Sections like this from Laurie Halse Anderson’s debut YA novel SPEAK surprised me. It’s just an art project tree right? Wrong. Everything’s so much more.
No wonder no one’s speaking to Melinda. She called the cops and ruined the party. Narc! The problem is she hasn’t told anyone why. Would anyone believe her anyway? Anderson’s clever style feeds us clues about the party in small doses. Whatever happened there (No, I’m not going to tell you), Melinda doesn’t want to talk about it, or much of anything else, taking us on a journey with her down into her psyche and back out again.
I found myself enjoying the small stuff the novel has to offer. The fast pace of the present tense. The unnumbered concrete chapters. The lack of indents. The character Rachel/Rachelle with a / in her name. The four report cards. The kissy mark on the page. The three point vocabulary words.

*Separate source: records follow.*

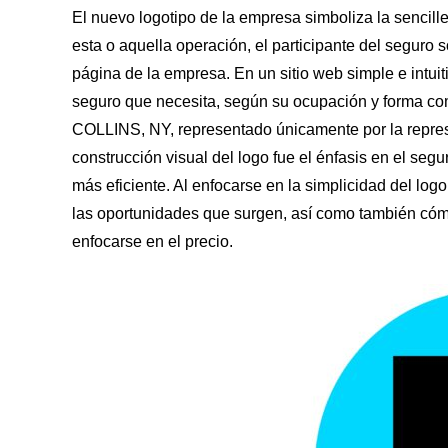
El nuevo logotipo de la empresa simboliza la sencillez
esta o aquella operación, el participante del seguro sol
página de la empresa. En un sitio web simple e intui
seguro que necesita, según su ocupación y forma come
COLLINS, NY, representado únicamente por la repres
construcción visual del logo fue el énfasis en el se
más eficiente. Al enfocarse en la simplicidad del logo
las oportunidades que surgen, así como también cómo 
enfocarse en el precio.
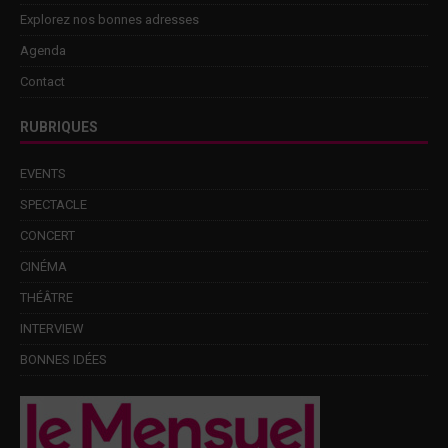
Explorez nos bonnes adresses
Agenda
Contact
RUBRIQUES
EVENTS
SPECTACLE
CONCERT
CINÉMA
THÉÂTRE
INTERVIEW
BONNES IDÉES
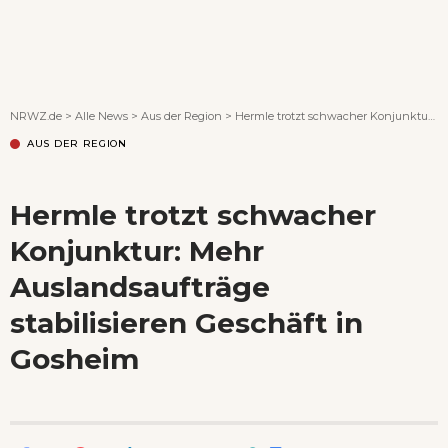
Wenn Orte erzählen ...
NRWZ.de
>
Alle News
>
Aus der Region
>
Hermle trotzt schwacher Konjunktur: Mehr Auslandsaufträge stabilisieren Geschäft in Gosheim
AUS DER REGION
Hermle trotzt schwacher
Konjunktur: Mehr
Auslandsaufträge
stabilisieren Geschäft in
Gosheim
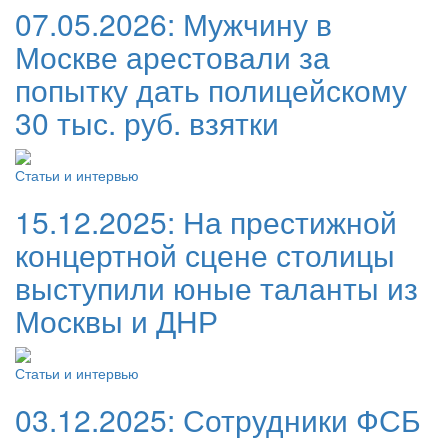
07.05.2026:
Мужчину в
Москве арестовали за
попытку дать полицейскому
30 тыс. руб. взятки
Статьи и интервью
15.12.2025:
На престижной
концертной сцене столицы
выступили юные таланты из
Москвы и ДНР
Статьи и интервью
03.12.2025:
Сотрудники ФСБ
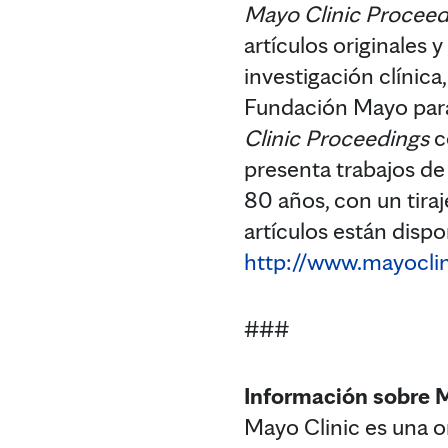
Mayo Clinic Procee
artículos originales 
investigación clínica
Fundación Mayo para 
Clinic Proceedings
c
presenta trabajos de
80 años, con un tira
artículos están dispo
http://www.mayoclin
###
Información sobre 
Mayo Clinic es una or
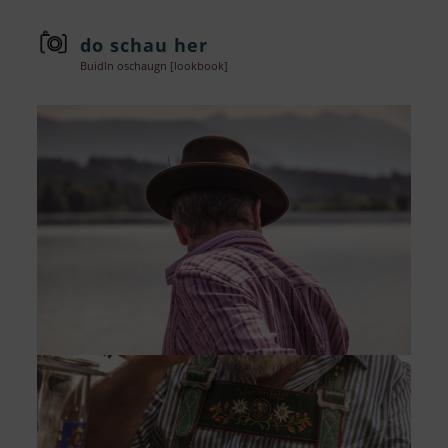
do schau her
Buidln oschaugn [lookbook]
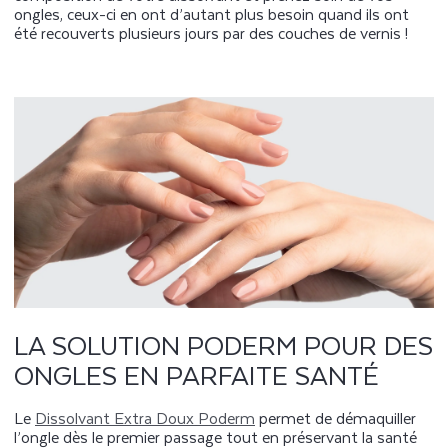
ongles, ceux-ci en ont d’autant plus besoin quand ils ont
été recouverts plusieurs jours par des couches de vernis !
LA SOLUTION PODERM POUR DES
ONGLES EN PARFAITE SANTÉ
Le
Dissolvant Extra Doux Poderm
permet de démaquiller
l’ongle dès le premier passage tout en préservant la santé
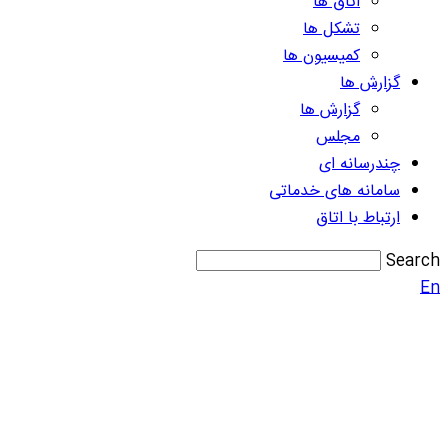
اتاق ها
تشکل ها
کمیسیون ها
گزارش ها
گزارش ها
مجلس
چندرسانه ای
سامانه های خدماتی
ارتباط با اتاق
Search
En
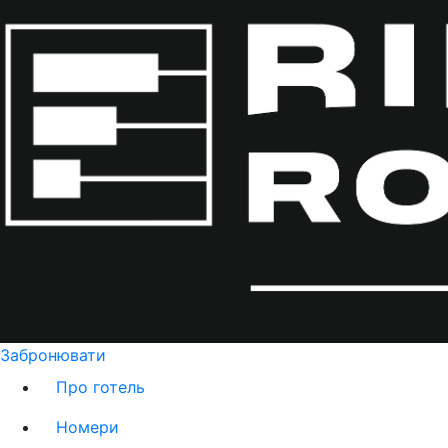
Забронювати
Про готель
Номери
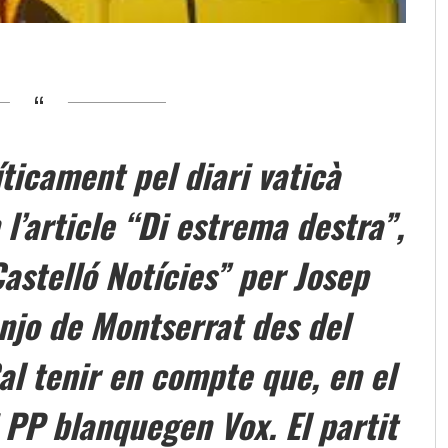
íticament pel diari vaticà
’article “Di estrema destra”,
astelló Notícies” per Josep
njo de Montserrat des del
al tenir en compte que, en el
 PP blanquegen Vox. El partit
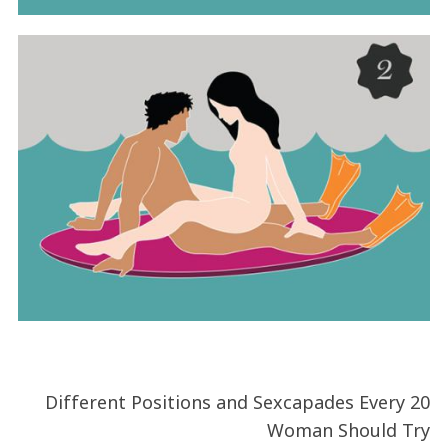
20 Different Positions and Sexcapades Every
Woman Should Try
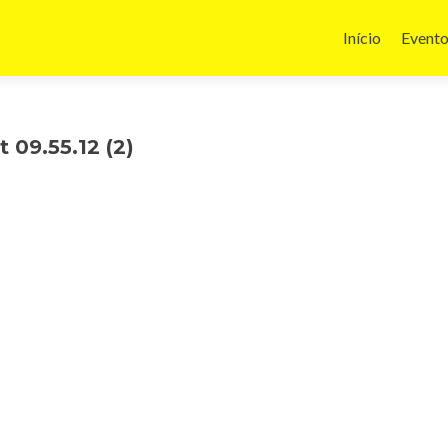
Pular
para
Início
Event
o
conteúdo
09.55.12 (2)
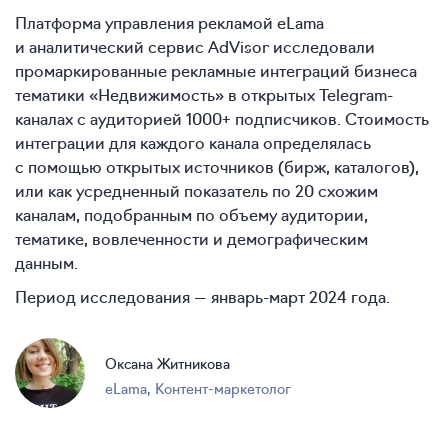
Платформа управления рекламой eLama
и аналитический сервис AdVisor исследовали
промаркированные рекламные интеграций бизнеса
тематики «Недвижимость» в открытых Telegram-
каналах с аудиторией 1000+ подписчиков. Стоимость
интеграции для каждого канала определялась
с помощью открытых источников (бирж, каталогов),
или как усредненный показатель по 20 схожим
каналам, подобранным по объему аудитории,
тематике, вовлеченности и демографическим
данным.
Период исследования — январь-март 2024 года.
Оксана Житникова
eLama
,
Контент-маркетолог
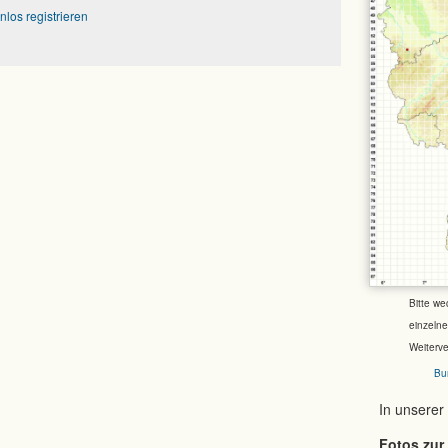
nlos registrieren
Bitte we
einzeln
Weiterv
Bu
In unserer
Fotos zur 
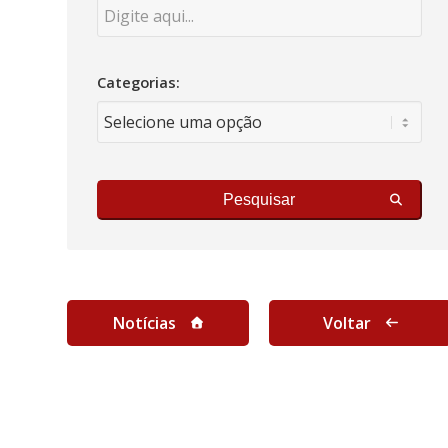
Categorias:
Pesquisar
Notícias
Voltar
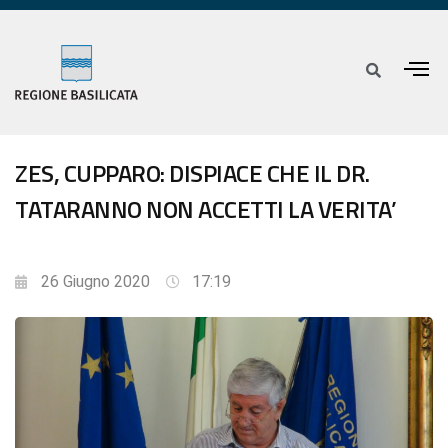
ZES, CUPPARO: DISPIACE CHE IL DR.
TATARANNO NON ACCETTI LA VERITA’
26 Giugno 2020
17:19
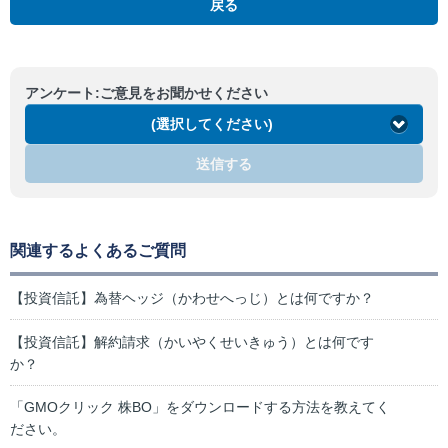
戻る
アンケート:ご意見をお聞かせください
(選択してください)
送信する
関連するよくあるご質問
【投資信託】為替ヘッジ（かわせへっじ）とは何ですか？
【投資信託】解約請求（かいやくせいきゅう）とは何です
か？
「GMOクリック 株BO」をダウンロードする方法を教えてく
ださい。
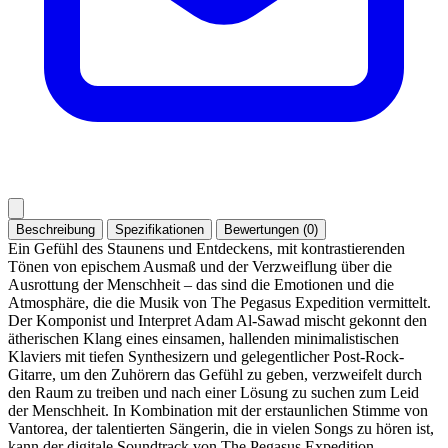
Beschreibung
Spezifikationen
Bewertungen (0)
Ein Gefühl des Staunens und Entdeckens, mit kontrastierenden
Tönen von epischem Ausmaß und der Verzweiflung über die
Ausrottung der Menschheit – das sind die Emotionen und die
Atmosphäre, die die Musik von The Pegasus Expedition vermittelt.
Der Komponist und Interpret Adam Al-Sawad mischt gekonnt den
ätherischen Klang eines einsamen, hallenden minimalistischen
Klaviers mit tiefen Synthesizern und gelegentlicher Post-Rock-
Gitarre, um den Zuhörern das Gefühl zu geben, verzweifelt durch
den Raum zu treiben und nach einer Lösung zu suchen zum Leid
der Menschheit. In Kombination mit der erstaunlichen Stimme von
Vantorea, der talentierten Sängerin, die in vielen Songs zu hören ist,
kann der digitale Soundtrack von The Pegasus Expedition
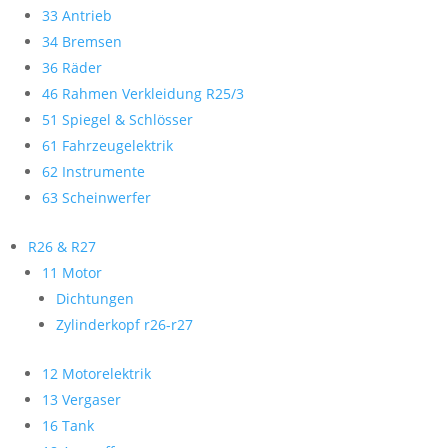
33 Antrieb
34 Bremsen
36 Räder
46 Rahmen Verkleidung R25/3
51 Spiegel & Schlösser
61 Fahrzeugelektrik
62 Instrumente
63 Scheinwerfer
R26 & R27
11 Motor
Dichtungen
Zylinderkopf r26-r27
12 Motorelektrik
13 Vergaser
16 Tank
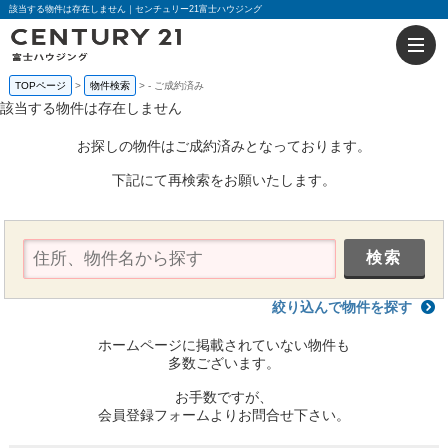
該当する物件は存在しません｜センチュリー21富士ハウジング
TOPページ
物件検索
-
ご成約済み
該当する物件は存在しません
お探しの物件はご成約済みとなっております。
下記にて再検索をお願いたします。
絞り込んで物件を探す
ホームページに掲載されていない物件も
多数ございます。
お手数ですが、
会員登録フォームよりお問合せ下さい。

And the dialogue that reads like a play.
The novel seamlessly spans an entire school year, allowing Melinda enough time to begin to take her life back into her own hands. It takes the art teacher, an unlikely hero, to care enough to supply an outlet for her to discover who she is in light of all that has happened. And who would have thought seeds could mean so much? Riddled with symbolism of rebirth and life, the novel offers hope in the middle of the darkest times.